Commençons par dire que chaque génération apprend de la précédente, c'est un processus naturel. Nous trois frères, par exemple, sommes tous devenus pères, et nous sommes différents avec nos enfants, présents dès leur naissance, participons à leur éducation, solidaires dans les moments difficiles. Willis, le personnage joué par Henriksen, n'est certainement pas mon père, mais c'est un fait que dans le passé les hommes travaillaient à l'extérieur de la maison, ne s'occupaient pas des enfants, et ce sont les femmes qui les élevaient et les éduquaient.

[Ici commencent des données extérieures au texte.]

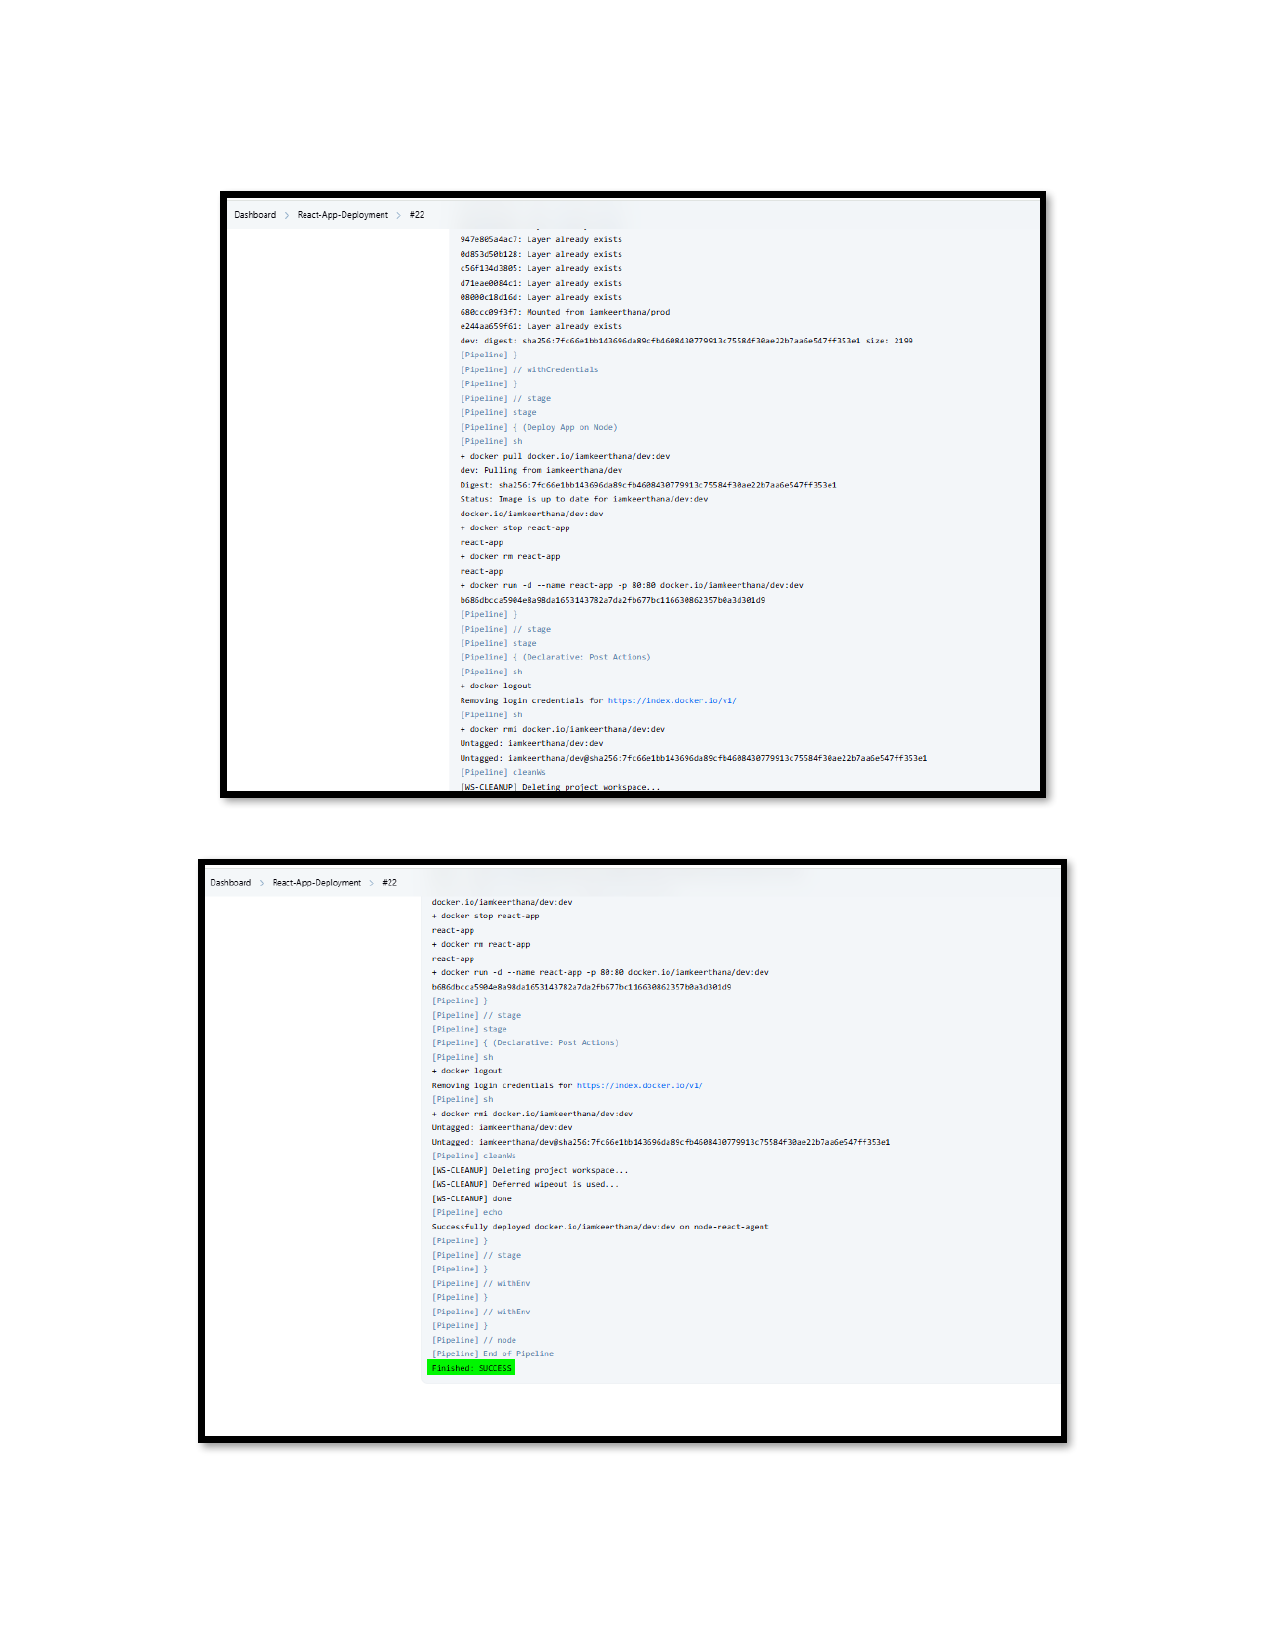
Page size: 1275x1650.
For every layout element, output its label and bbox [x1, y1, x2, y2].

picture [205, 865, 1061, 1436]
picture [227, 198, 1040, 791]
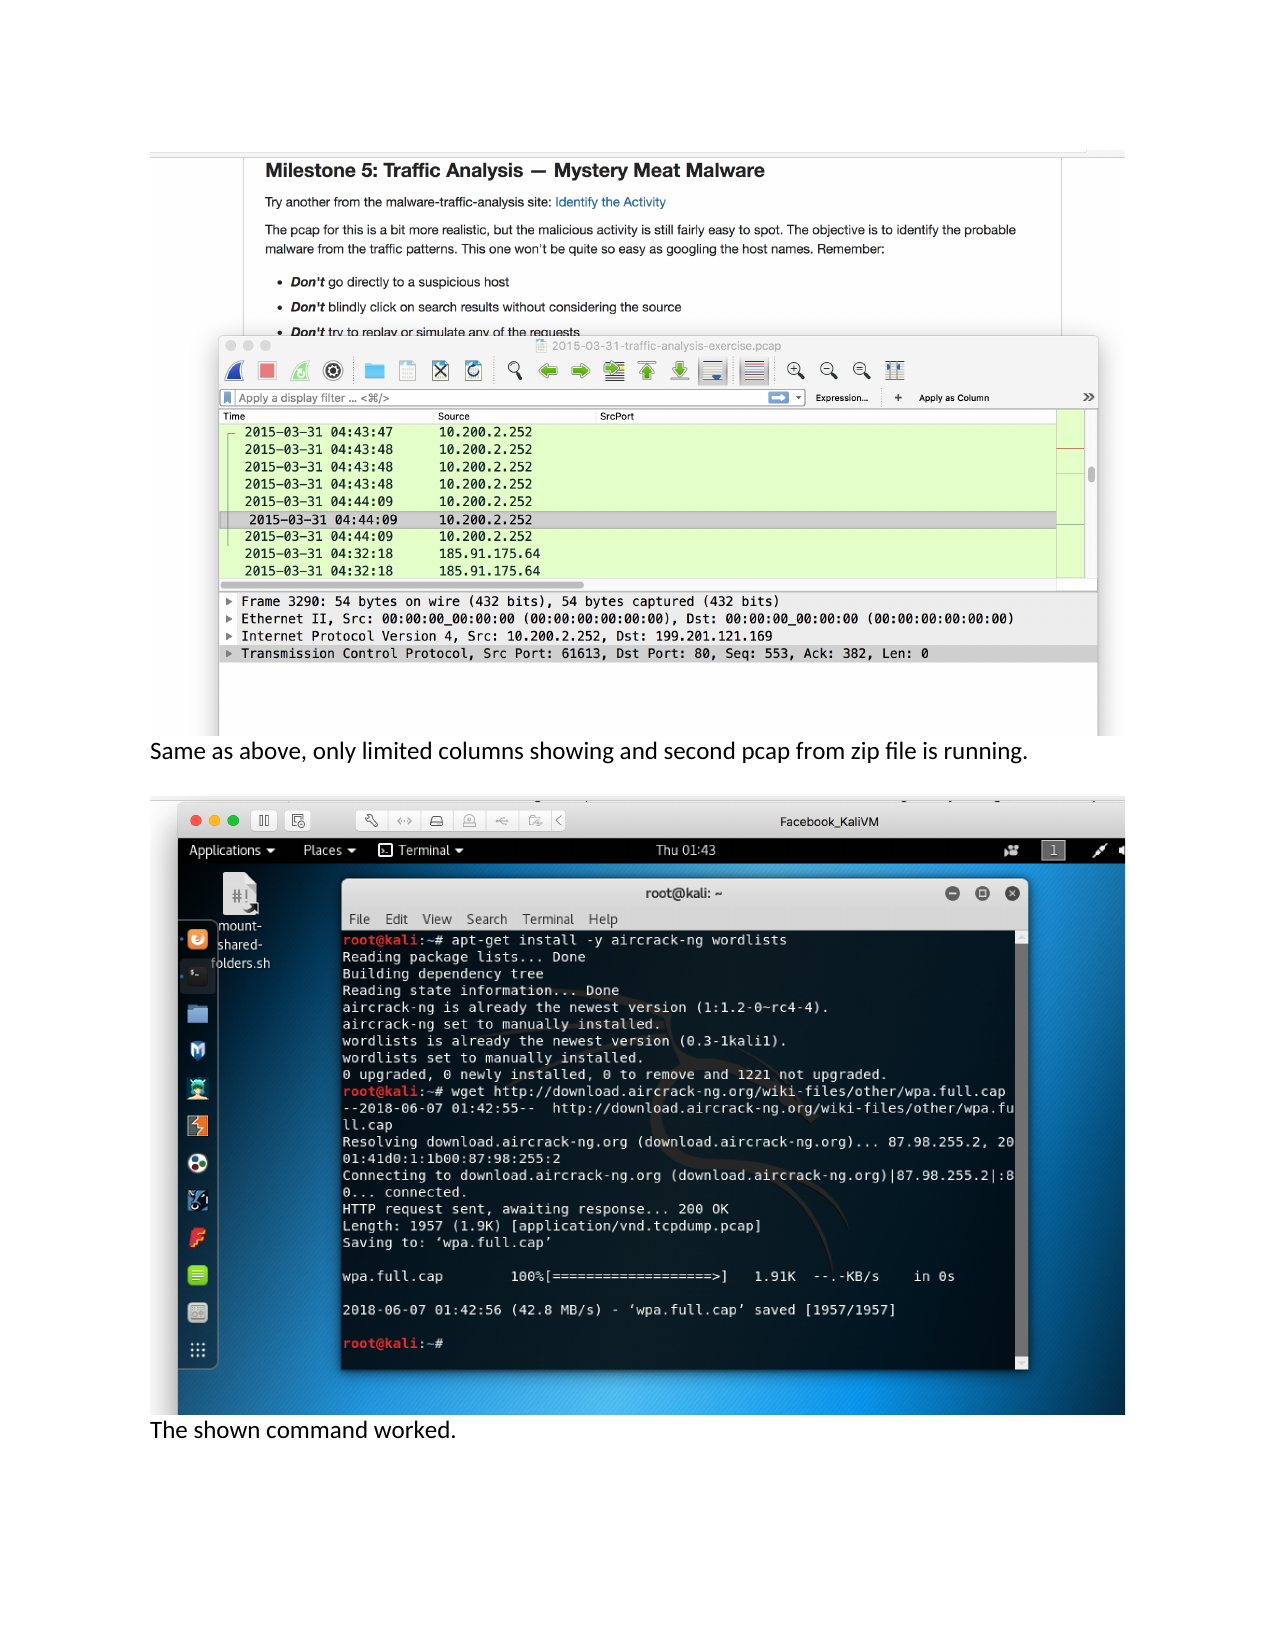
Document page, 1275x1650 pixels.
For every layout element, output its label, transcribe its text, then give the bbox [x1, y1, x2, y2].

picture [150, 150, 1125, 736]
text Same as above, only limited columns showing and second pcap from zip file is running. [150, 736, 1125, 766]
text The shown command worked. [150, 1415, 1125, 1445]
picture [150, 796, 1125, 1415]
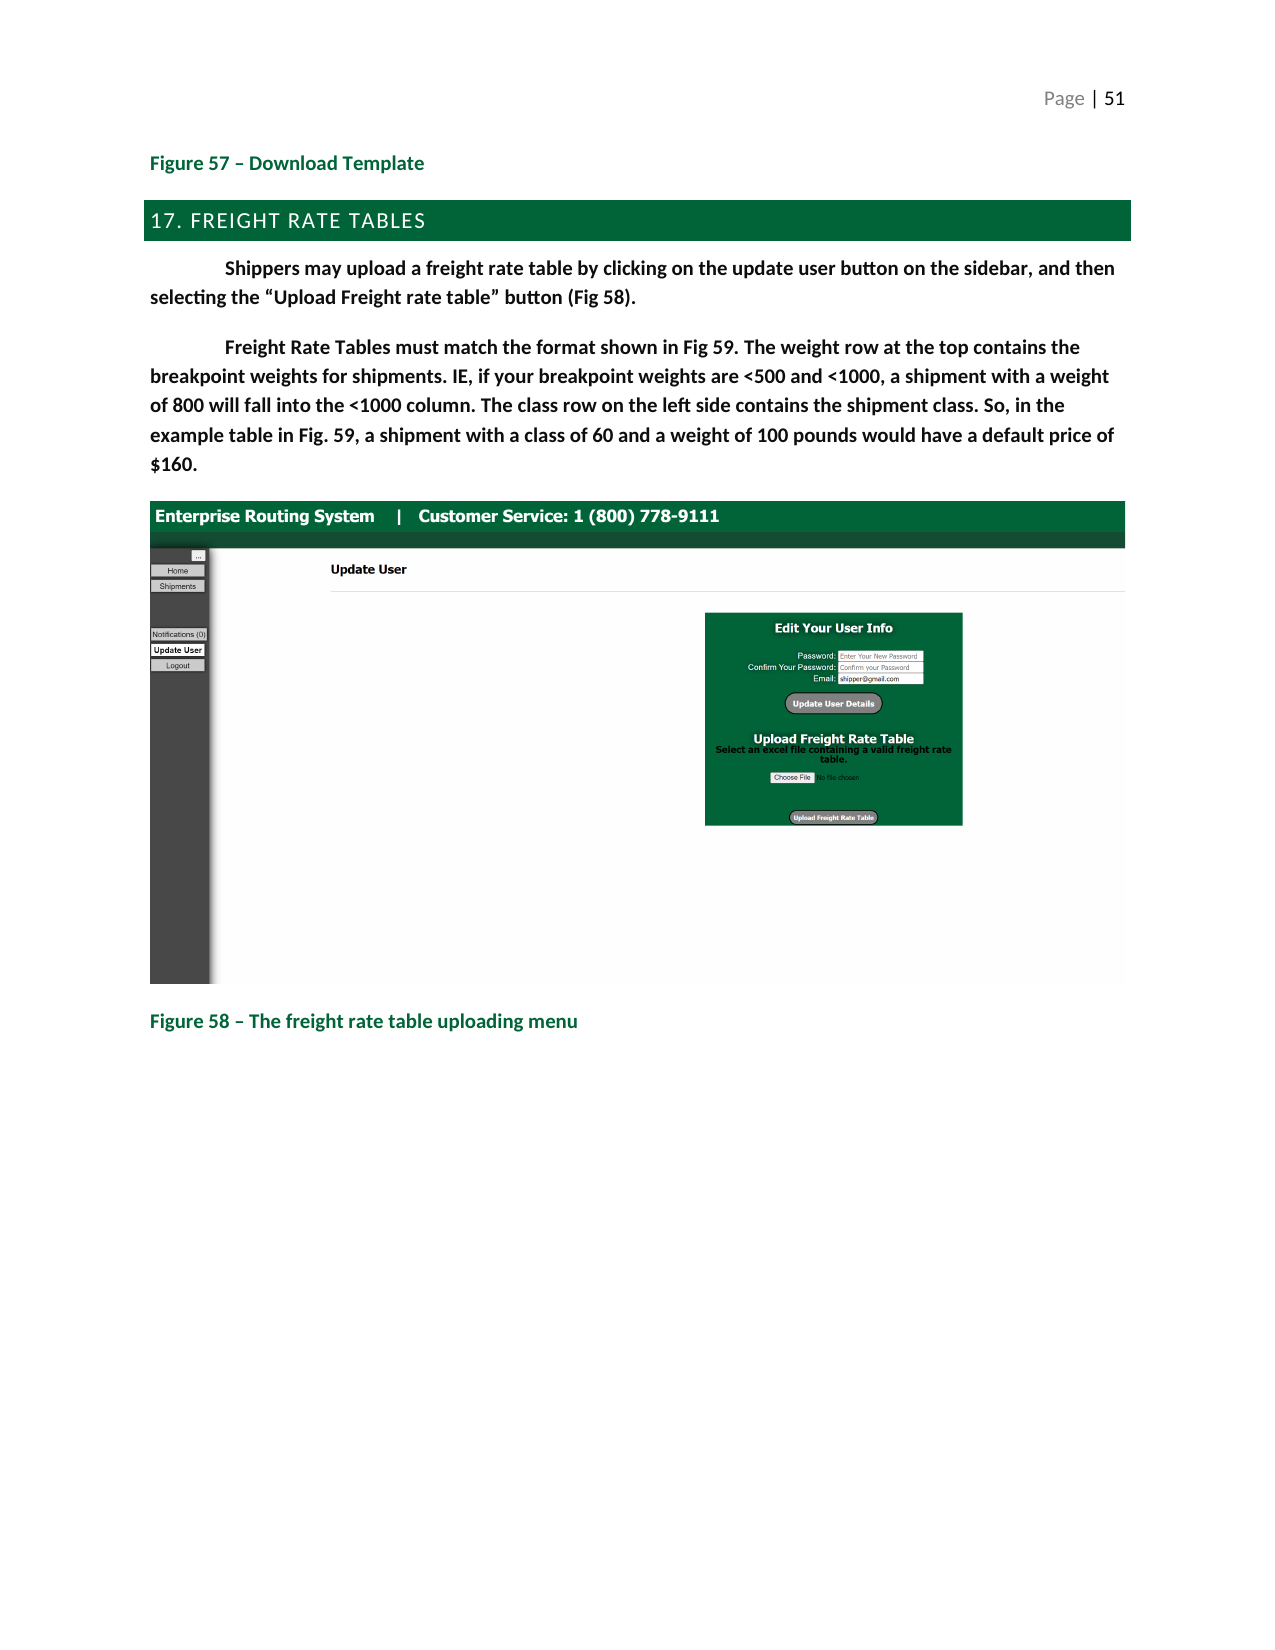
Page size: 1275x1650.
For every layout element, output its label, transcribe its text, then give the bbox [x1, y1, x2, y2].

text Figure 57 – Download Template [150, 150, 1125, 175]
picture [150, 501, 1125, 984]
text Figure 58 – The freight rate table uploading menu [150, 1008, 1125, 1034]
text Shippers may upload a freight rate table by clicking on the update user button on the sidebar, and then selecting the “Upload Freight rate table” button (Fig 58). [150, 255, 1125, 310]
text Freight Rate Tables must match the format shown in Fig 59. The weight row at the top contains the breakpoint weights for shipments. IE, if your breakpoint weights are <500 and <1000, a shipment with a weight of 800 will fall into the <1000 column. The class row on the left side contains the shipment class. So, in the example table in Fig. 59, a shipment with a class of 60 and a weight of 100 pounds would have a default price of $160. [150, 334, 1125, 476]
subtitle 17. Freight rate tables [150, 206, 1125, 234]
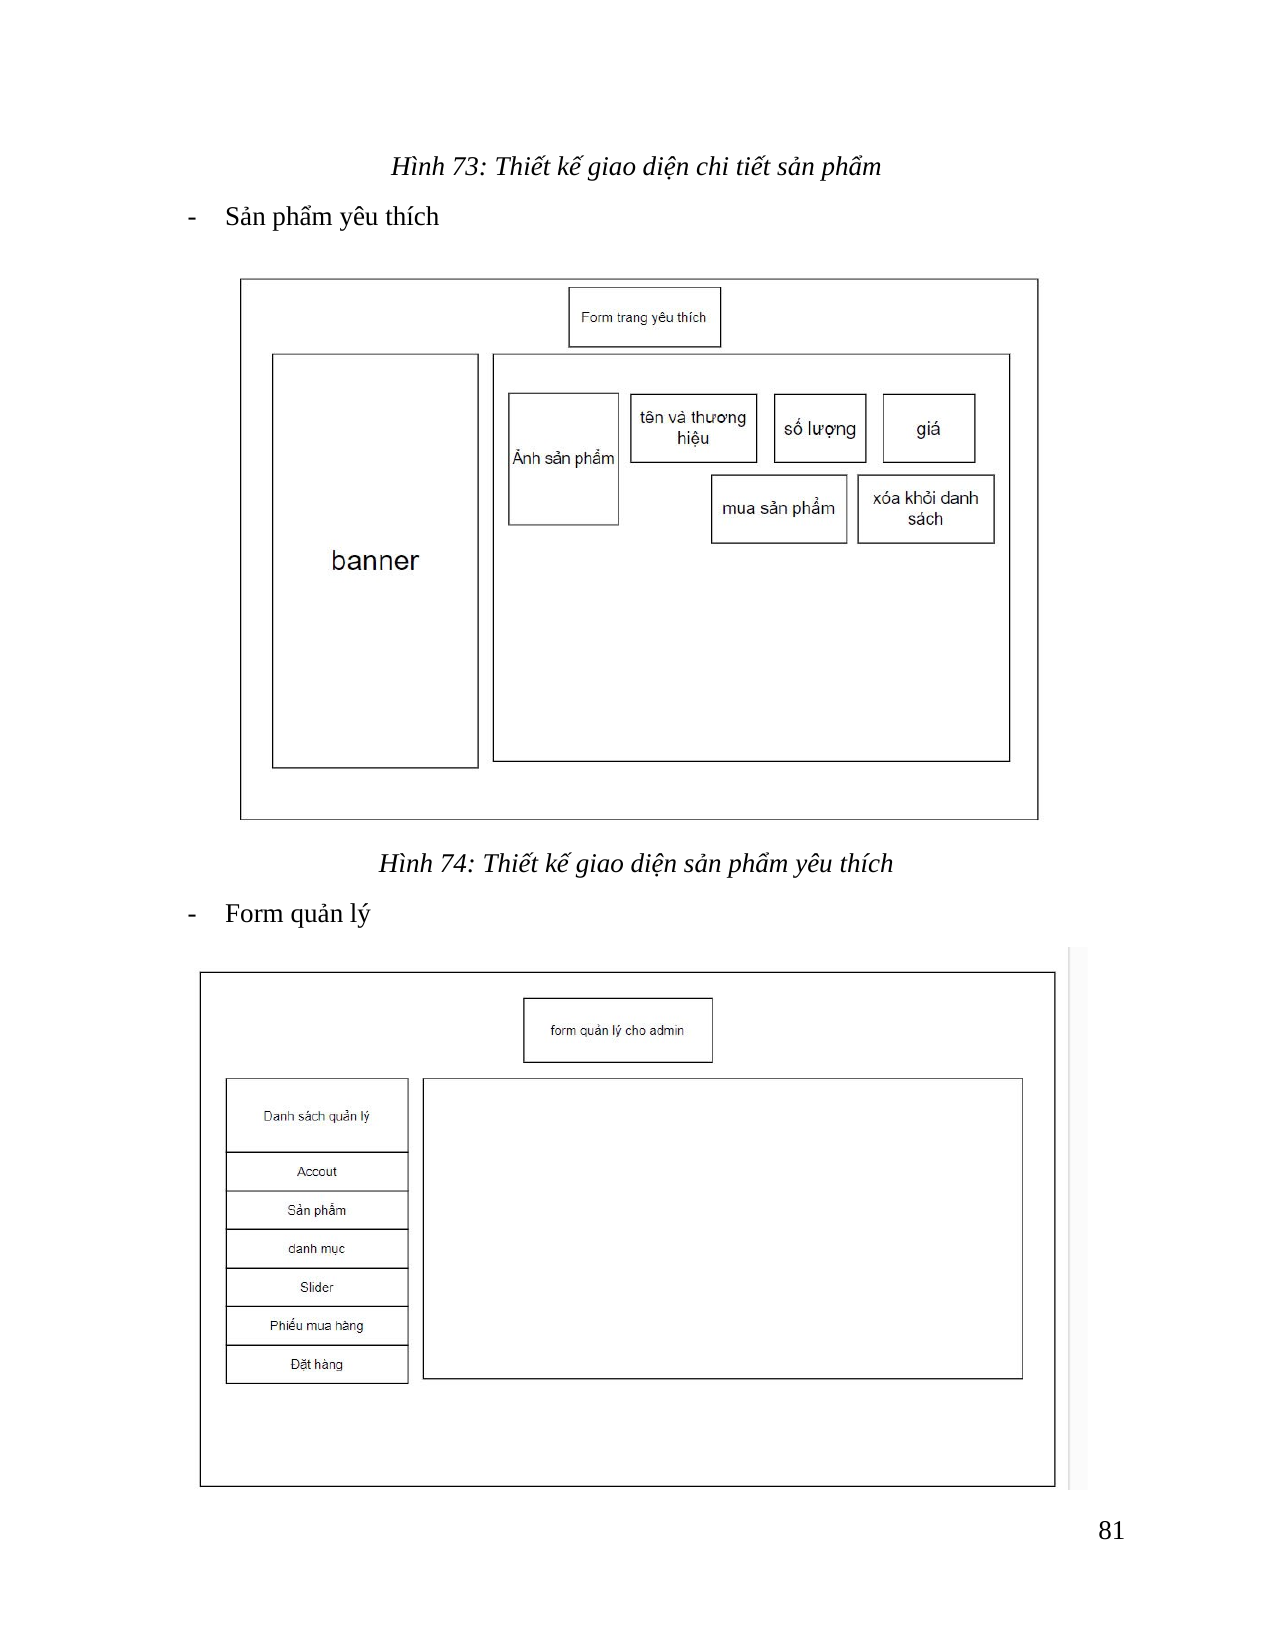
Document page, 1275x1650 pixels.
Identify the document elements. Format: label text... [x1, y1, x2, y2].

list Sản phẩm yêu thích [187, 200, 1125, 231]
text Hình 73: Thiết kế giao diện chi tiết sản phẩm [150, 150, 1125, 181]
list Form quản lý [187, 897, 1125, 928]
text Hình 74: Thiết kế giao diện sản phẩm yêu thích [150, 847, 1125, 878]
picture [187, 947, 1088, 1490]
picture [211, 250, 1064, 829]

En tant que père, j'ai écrit une histoire différente.

John, qu'elle joue, est gay. Les critiques lui ont plu pour cela: pourquoi ne pas utiliser un acteur homosexuel?
Il ne m'est jamais venu à l'esprit dans la phase de casting d'interroger un acteur sur ses tendances ou son identification sexuelle, cela ne me paraîtrait pas correct. Je suppose encore moins que tout acteur homosexuel veut uniquement jouer les rôles d'homosexuels. Ce n'était certainement pas un problème pour moi de plonger dans cette partie, et je n'ai même pas demandé à Terry Chen, qui est mon mari Eric dans le film, s'il était gay ou non. Pourquoi Daniel Day-Lewis s'excuserait-il d'avoir joué une personne handicapée dans My Left Foot, ou David Cronenberg pour son rôle de proctologue dans ce film? Il n'y a pas de bonne ou de mauvaise réponse: c'est simplement un devoir de respecter chaque opinion différente de la vôtre. J'ai choisi les acteurs qui semblaient convenir au rôle.

En période de pandémie, la chute a-t-elle une signification particulière?
Oui, nous restons à la maison et sommes devenus plus conscients de la réalité des personnes âgées; même les jeunes pensent à leurs vieux. Nous sommes tous plus conscients de la valeur de notre vie et de l'importance de savoir communiquer. Mon film parle de la difficulté de communiquer, de se comprendre pour l'autre, même quand c'est très difficile. Ce sont des choses à considérer attentivement dans cette période, je vois cela comme un aspect positif. Nous devons être ouverts d'esprit, flexibles; il faut pouvoir dialoguer, dialoguer, être tolérant. À tout prix.